The relationship between the yuan and the economy is strange partly because of the government actions on controlling the same and due to its dependence on exports and manufacturing. From the Great Recession in 2010 to 2020, major market reforms have raised the market orientation of China opening up the economy. China controls its money supply via control of the forex rates, sterilization actions, printing currency, discount rates, and the reserve ratio. Control of the forex rates allows the Chinese central bank to absorb large inflows resulting from foreign capital due to the trade surplus. The central bank purchases foreign currency from Chinese exporters and issues the same in yuan (Dai 2006, 201). It also practices publishing of currency and exchanges it for forex as a way of retaining a tight or fixed forex rate. Sterilization actions are also common as the central bank increases the supply of local currency to increase chances of inflation. Reserve ration and discount rates are used similar to the rest of the world to mitigate money supply in the economy.

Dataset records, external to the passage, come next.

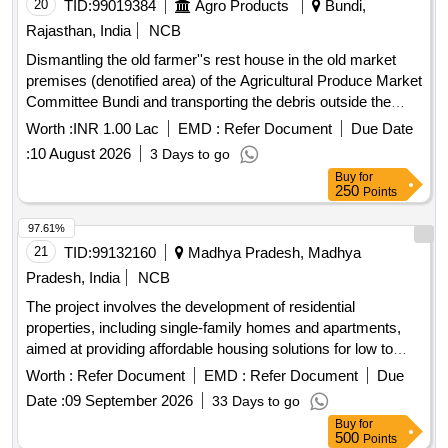
20
TID:
99019384
Agro Products
Bundi,
Rajasthan, India
NCB
Dismantling the old farmer''s rest house in the old market
premises (denotified area) of the Agricultural Produce Market
Committee Bundi and transporting the debris outside the
market premises.
Worth :
INR 1.00 Lac
EMD :
Refer Document
Due Date
:
10 August 2026
3 Days to go
Buy
for
250
Points
97.61%
21
TID:
99132160
Madhya Pradesh, Madhya
Pradesh, India
NCB
The project involves the development of residential
properties, including single-family homes and apartments,
aimed at providing affordable housing solutions for low to
middle-income families. The scope includes the construction
Worth :
Refer Document
EMD :
Refer Document
Due
of various types of housing units such as 3-bedroom and 2-
Date :
09 September 2026
33 Days to go
bedroom apartments, as well as studio apartments, with a
Buy
for
focus on quality and accessibility. Residential housing units,
500
Points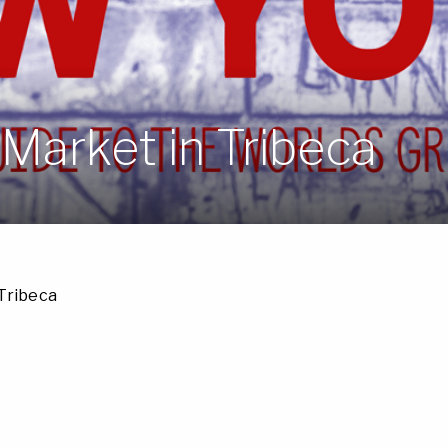
Market in Tribeca
Tribeca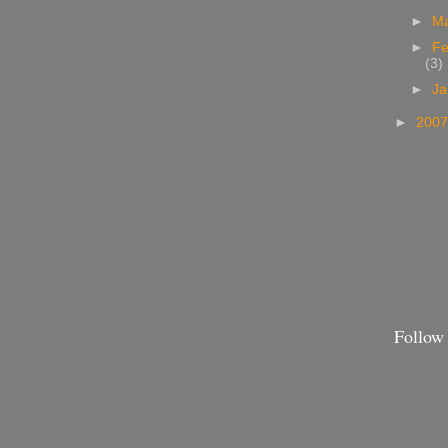
►
M
►
Fe
(3)
►
Ja
►
200
Follow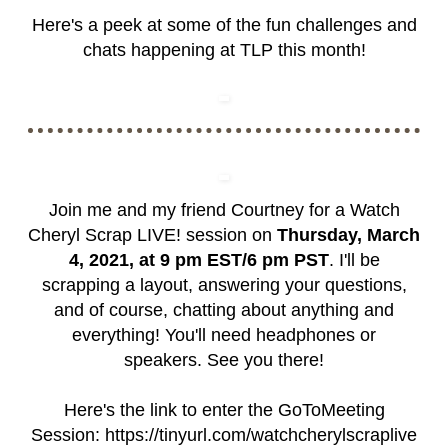
Here's a peek at some of the fun challenges and
chats happening at TLP this month!
Join me and my friend Courtney for a Watch
Cheryl Scrap LIVE! session on
Thursday, March
4, 2021, at 9 pm EST/6 pm PST
. I'll be
scrapping a layout, answering your questions,
and of course, chatting about anything and
everything! You'll need headphones or
speakers. See you there!
Here's the link to enter the GoToMeeting
Session:
https://tinyurl.com/watchcherylscraplive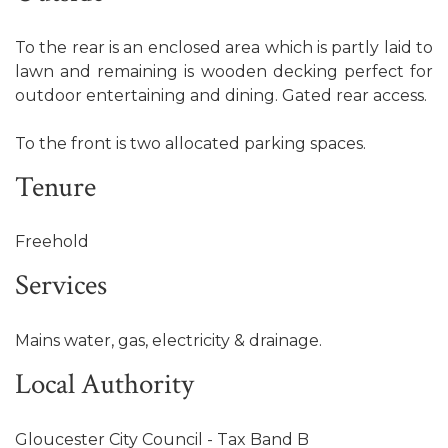
To the rear is an enclosed area which is partly laid to
lawn and remaining is wooden decking perfect for
outdoor entertaining and dining. Gated rear access.
To the front is two allocated parking spaces.
Tenure
Freehold
Services
Mains water, gas, electricity & drainage.
Local Authority
Gloucester City Council - Tax Band B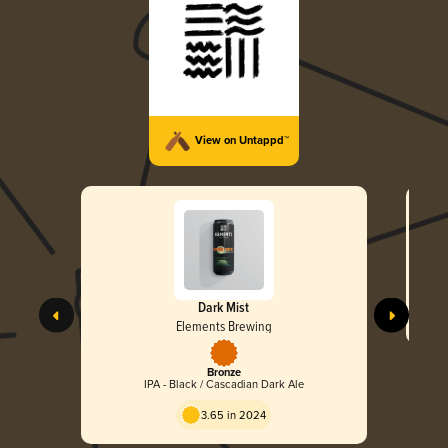
View on Untappd™
Dark Mist
Elements Brewing
Bronze
IPA - Black / Cascadian Dark Ale
3.65 in 2024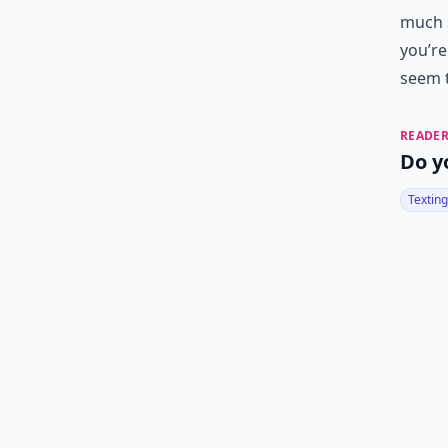
much 
you’re
seem t
READER
Do y
Texting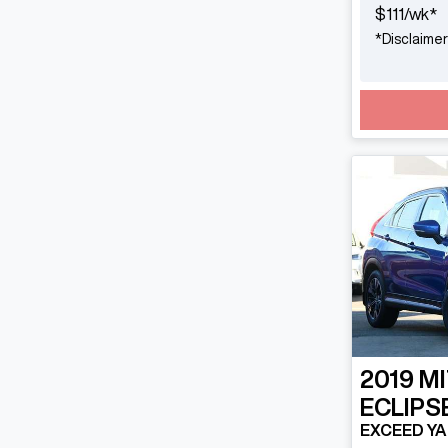
$
111
/wk*
*
Disclaimer
2019
MI
ECLIPS
EXCEED YA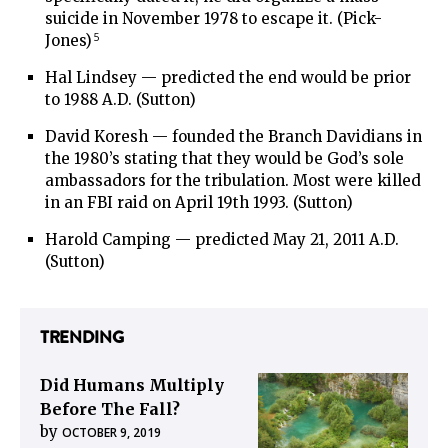
suicide in November 1978 to escape it. (Pick-
5
Jones)
Hal Lindsey — predicted the end would be prior
to 1988 A.D. (Sutton)
David Koresh — founded the Branch Davidians in
the 1980’s stating that they would be God’s sole
ambassadors for the tribulation. Most were killed
in an FBI raid on April 19th 1993. (Sutton)
Harold Camping — predicted May 21, 2011 A.D.
(Sutton)
TRENDING
Did Humans Multiply
Before The Fall?
by
OCTOBER 9, 2019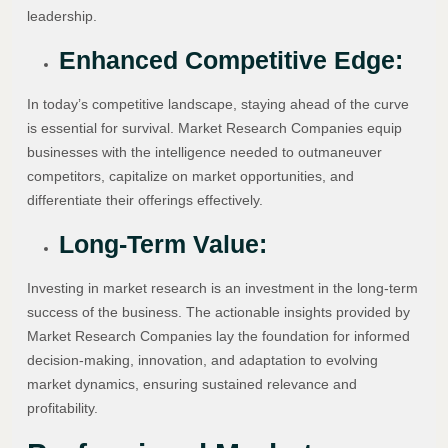
leadership.
Enhanced Competitive Edge:
In today’s competitive landscape, staying ahead of the curve
is essential for survival. Market Research Companies equip
businesses with the intelligence needed to outmaneuver
competitors, capitalize on market opportunities, and
differentiate their offerings effectively.
Long-Term Value:
Investing in market research is an investment in the long-term
success of the business. The actionable insights provided by
Market Research Companies lay the foundation for informed
decision-making, innovation, and adaptation to evolving
market dynamics, ensuring sustained relevance and
profitability.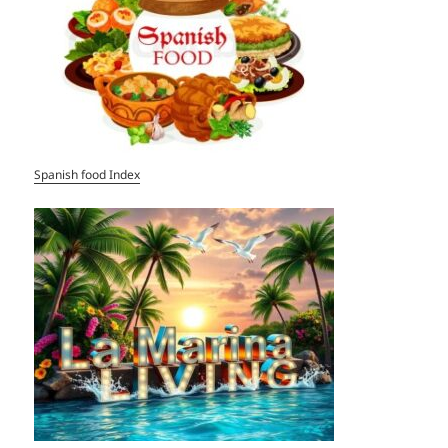
Spanish food Index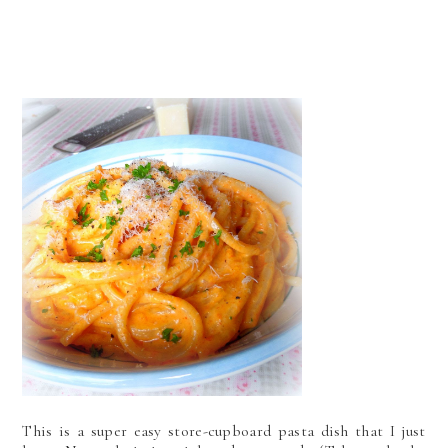
This is a super easy store-cupboard pasta dish that I just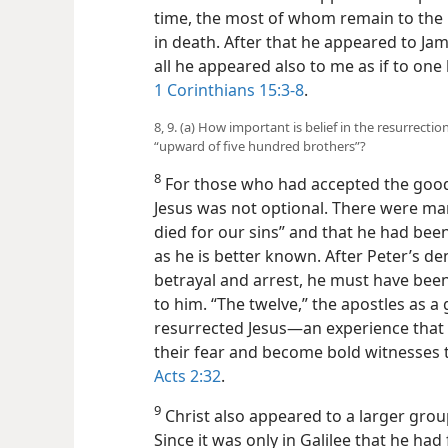
time, the most
of whom remain to the 
in death. After that he appeared to Jame
all he appeared also to me as if to on
1 Corinthians 15:3-8
.
8, 9. (a) How important is belief in the resurrecti
“upward of five hundred brothers”?
8
For those who had accepted the good 
Jesus was not optional. There were ma
died for our sins” and that he had bee
as he is better known. After Peter’s den
betrayal and arrest, he must have bee
to him. “The twelve,” the apostles as a 
resurrected Jesus—an experience tha
their fear and become bold witnesses t
Acts 2:32
.
9
Christ also appeared to a larger grou
Since it was only in Galilee that he had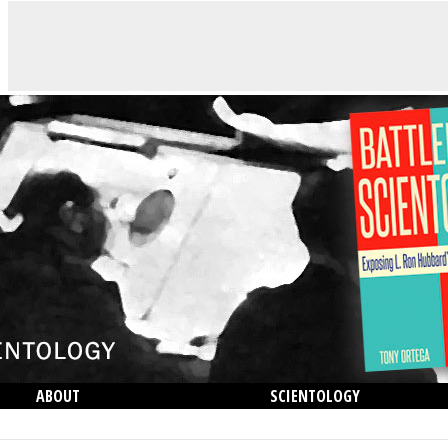
ABOUT
SCIENTOLOGY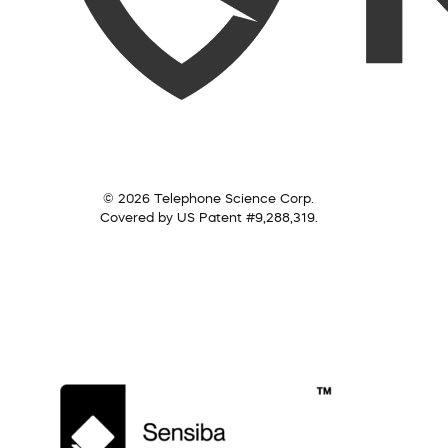
© 2026 Telephone Science Corp.
Covered by US Patent #9,288,319.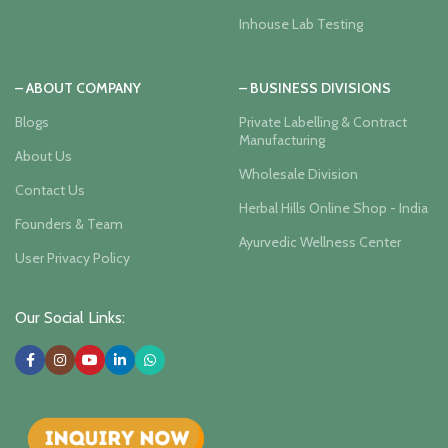
Inhouse Lab Testing
– ABOUT COMPANY
– BUSINESS DIVISIONS
Blogs
Private Labelling & Contract
Manufacturing
About Us
Wholesale Division
Contact Us
Herbal Hills Online Shop - India
Founders & Team
Ayurvedic Wellness Center
User Privacy Policy
Our Social Links: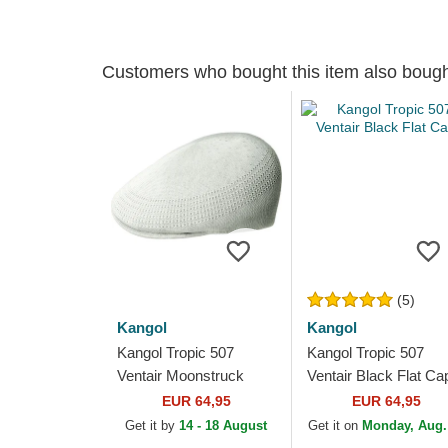
Customers who bought this item also boug
(5)
Kangol
Kangol
Kangol Tropic 507
Kangol Tropic 507
Ventair Moonstruck
Ventair Black Flat Ca
White Flat Cap
EUR 64,95
EUR 64,95
Get it by
14 - 18 August
Get it on
Monday, Aug.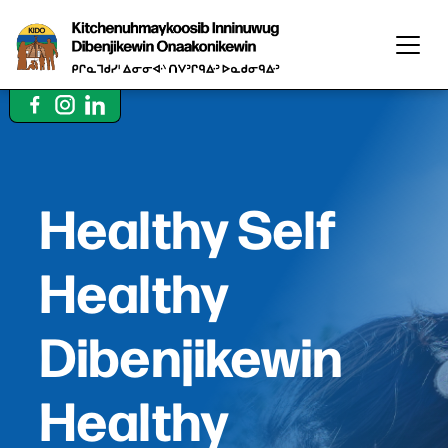
Healthy Self
Healthy
Dibenjikewin
Healthy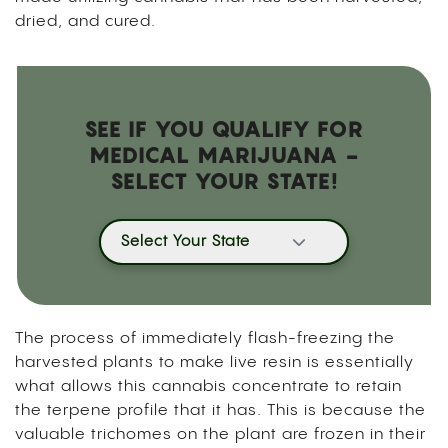
dried, and cured.
SEE IF YOU QUALIFY FOR
MEDICAL MARIJUANA -
SELECT YOUR STATE!
Select Your State
The process of immediately flash-freezing the
harvested plants to make live resin is essentially
what allows this cannabis concentrate to retain
the terpene profile that it has. This is because the
valuable trichomes on the plant are frozen in their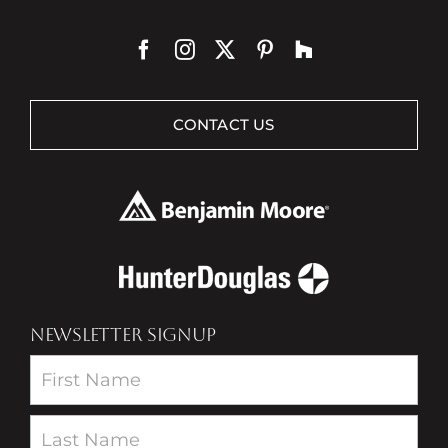
CONTACT US
NEWSLETTER SIGNUP
Newsletter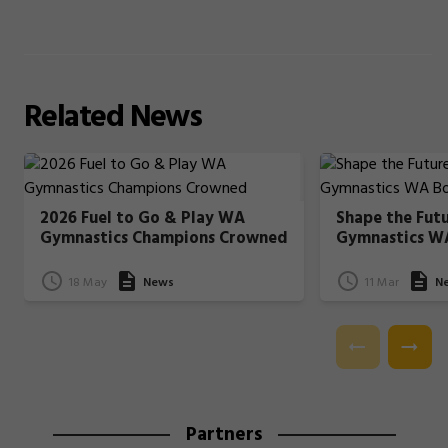
Related
News
2026 Fuel to Go & Play WA
Shape the Fut
Gymnastics Champions Crowned
Gymnastics W
18 May
News
11 Mar
N
Partners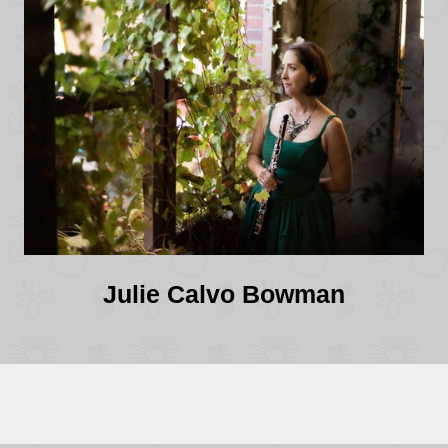
Julie Calvo Bowman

28634785934500China’s high dependence on export was reflected in the Great Recession as it suffered immensely. Towards the end of 2007, export demand came crashing due to the financial crisis in China and the country suffered a shift from inflation to deflation as shown in figure 2 below.

Figure 2: Growth rate of exports and investment (Source: Vincelette et al. 2010)

In response, data shows that the government of China intended to mitigate its falling GDP growth through monetary expansion (Hodson and Quaglia 2009, 941). The country introduced a stimulus package through interest rate subsidies and direct grants. The Chinese central bank increased its expenditure, provided tax reductions, performed a VAT reform, cut back on business tax, increased the export rebate rates, and raised the individual income tax threshold. The differences between China and the US in terms of conduct and response during and after the 2008 financial crisis are evident. China’s banking system was relatively safe after non-performing loans were written off and capital injected into the economy (Cabestan, Meglio, and Richet 2012, 48). Consequently, China had no liquidity shortage, the monetary multiplier was not significantly affected, and there was no evidence of a credit crunch compared to the United States. As a result, the dramatic increase in the liquidity in the inter-bank system and market was translated into an increase in the broad money and bank credit.

4. Conclusion

In this discussion, the data and evidence presented has shown the conduct of monetary policy by the US federal reserve and the Chinese equivalent in terms of regulating the economy amidst the Great Recession. The comparison is important in showing which system works well under what circumstances. In the end, the discussion has established that the role of central banks in conducting monetary policies cannot be understated as seen in the way it helps economies to recover from slumps and to initiate economic activities that result in positive outcomes for an economy. China and the US used different monetary policies to stimulate growth after the Great Recession. While the objectives of the policies were relatively the same, the setup of the two economies made it impossible to employ the same strategies. The different methods employed by the Federal Reserve in the US and the People’s Bank of China were uniquely suited to the two economies due to their different structures and economic systems. The discussion establishes that none of the methods are superior to the other, as both nations were able to achieve economic growth shortly after the recession.